◆ **PROBLEM TO SOLVE**: Identify each line of the records below that includes the string "pose" and copy those lines out in full.

◆ **TASK INPUT**:

※

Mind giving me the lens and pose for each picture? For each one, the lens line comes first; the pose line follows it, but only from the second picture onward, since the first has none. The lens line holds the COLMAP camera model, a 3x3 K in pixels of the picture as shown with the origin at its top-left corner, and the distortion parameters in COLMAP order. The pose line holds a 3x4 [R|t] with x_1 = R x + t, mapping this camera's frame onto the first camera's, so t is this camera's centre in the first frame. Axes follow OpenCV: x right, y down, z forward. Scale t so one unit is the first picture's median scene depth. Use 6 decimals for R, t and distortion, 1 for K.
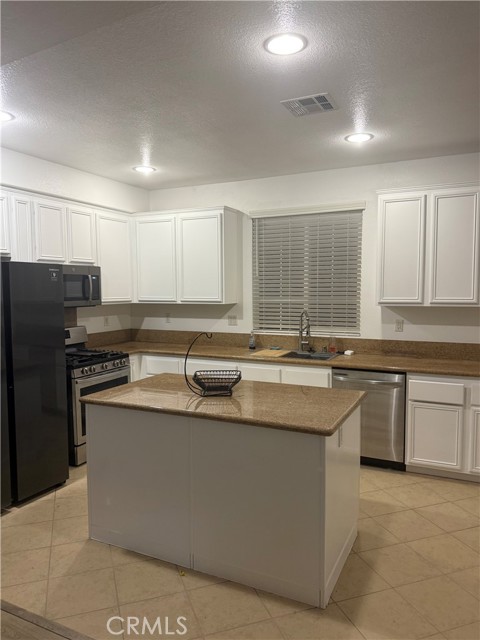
lens RADIAL K [[469.0, 0, 234.4], [0, 469.0, 322.8], [0, 0, 1]] dist [0.069032, -0.089424]
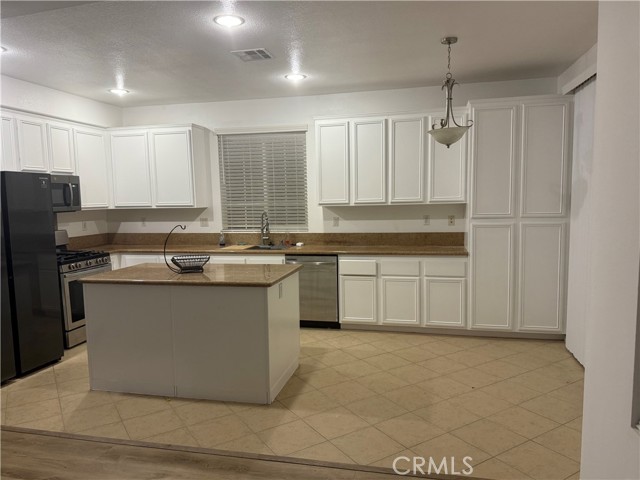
lens RADIAL K [[469.0, 0, 319.0], [0, 469.0, 245.2], [0, 0, 1]] dist [0.069032, -0.089424]
pose [[0.974001, -0.036633, 0.223564, 0.014882], [0.031449, 0.999149, 0.026704, 0.040733], [-0.224352, -0.018978, 0.974323, -0.283019]]
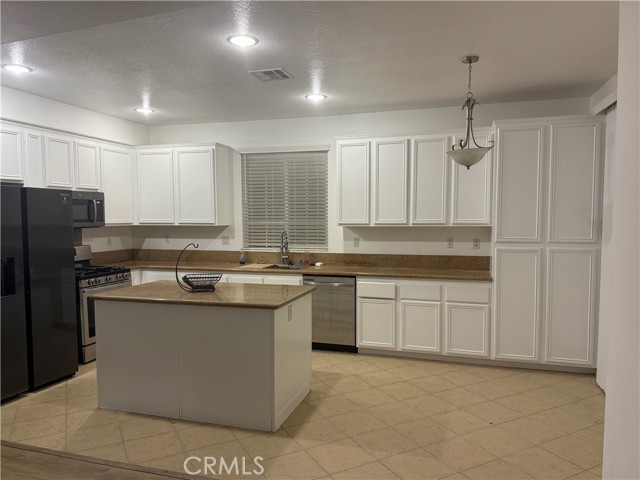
lens RADIAL K [[469.0, 0, 321.7], [0, 469.0, 245.5], [0, 0, 1]] dist [0.069032, -0.089424]
pose [[0.987079, -0.007151, 0.160072, 0.062459], [0.009215, 0.999884, -0.012157, 0.034647], [-0.159967, 0.013475, 0.987030, -0.266384]]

※

◆ **TASK RESULT**:
Mind giving me the lens and pose for each picture? For each one, the lens line comes first; the pose line follows it, but only from the second picture onward, since the first has none. The lens line holds the COLMAP camera model, a 3x3 K in pixels of the picture as shown with the origin at its top-left corner, and the distortion parameters in COLMAP order. The pose line holds a 3x4 [R|t] with x_1 = R x + t, mapping this camera's frame onto the first camera's, so t is this camera's centre in the first frame. Axes follow OpenCV: x right, y down, z forward. Scale t so one unit is the first picture's median scene depth. Use 6 decimals for R, t and distortion, 1 for K.
pose [[0.974001, -0.036633, 0.223564, 0.014882], [0.031449, 0.999149, 0.026704, 0.040733], [-0.224352, -0.018978, 0.974323, -0.283019]]
pose [[0.987079, -0.007151, 0.160072, 0.062459], [0.009215, 0.999884, -0.012157, 0.034647], [-0.159967, 0.013475, 0.987030, -0.266384]]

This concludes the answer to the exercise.